Extrait fourni
------------

2) Roxane figure une héroïne tragique

Alors que Roxane n’est pas le personnage central du roman, la fin coïncide avec la mort de la jeune épouse : ses derniers mots sont les derniers de l’œuvre, sorte de conclusion théâtralisée. Sur ce champ de ruines et de sang qu’est devenu le sérail, la favorite meurt dans un cri de haine et un moment de lucidité tragiques.

- Le nom de « Roxane » rappelle celui de l’héroïne de Racine dans Bajazet qui date de 1672 mais remporte toujours un vif succès. De même, sa passion tragique en fait une amoureuse éplorée (l. 4-5) et sa vengeance meurtrière la rapproche aussi des fureurs d’Hermione (qui demande à Oreste, amoureux d’elle, de tuer Pyrrhus parce qu’il ne l’aime plus) ou de Médée (qui tue les enfants qu’elle a eus avec Jason pour le punir de l’avoir abandonnée) : les références implicites au genre de la tragédie sont donc nombreuses.

- Comme les héroïnes tragiques, Roxane n’a que la mort comme solution. Dans son cas, il s’agit d’échapper à la vie de « servitude » (l.9) à laquelle elle s’est « abaissée » (l. 11) « lâchement » (l.12) de fait dans laquelle elle a vécu.

- Face à sa mort, elle parsème sa lettre de références religieuses « sacrilèges » (l. 5), « sacrifice » (l. 11), « profané » (l. 13). Elle voit dans sa vie avec Usbeck, dans la vie du Sérail une faute, une impureté, une faute : « j’ai profané la vertu » (l. 13) qui peuvent rappeler les derniers mots de Phèdre, l’héroïne de Racine : « Et la mort, à mes yeux dérobant la clarté/ Rend au jour qu'ils souillaient toute sa pureté ». Elle trouve dans la mort une certaine rédemption.

------------

[Entrées du jeu de données]
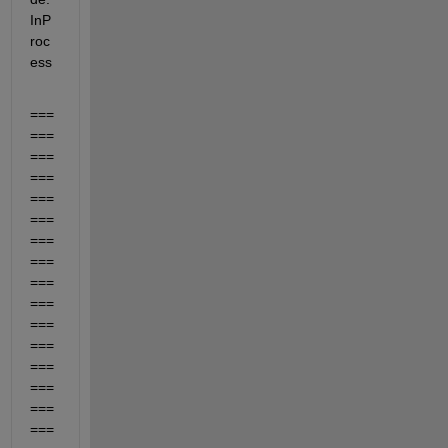
InP
roc
ess
===
===
===
===
===
===
===
===
===
===
===
===
===
===
===
===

------------

Consignes de travail
**A.** D'après l'extrait sur Roxane, en quelle année Racine a-t-il fait paraître Bajazet ?
**B.** Remplacez « sérail » par « harem » dans le passage de l'extrait sur Roxane qui débute aux mots « 2) Roxane figure » et se termine après « de lucidité tragiques. », puis recopiez ce passage.
Le matériel reproduit ci-dessus provient d'une source distincte.

Corrigé par consigne
**A.** Bajazet date de 1672.

**B.**
2) Roxane figure une héroïne tragique

Alors que Roxane n’est pas le personnage central du roman, la fin coïncide avec la mort de la jeune épouse : ses derniers mots sont les derniers de l’œuvre, sorte de conclusion théâtralisée. Sur ce champ de ruines et de sang qu’est devenu le harem, la favorite meurt dans un cri de haine et un moment de lucidité tragiques.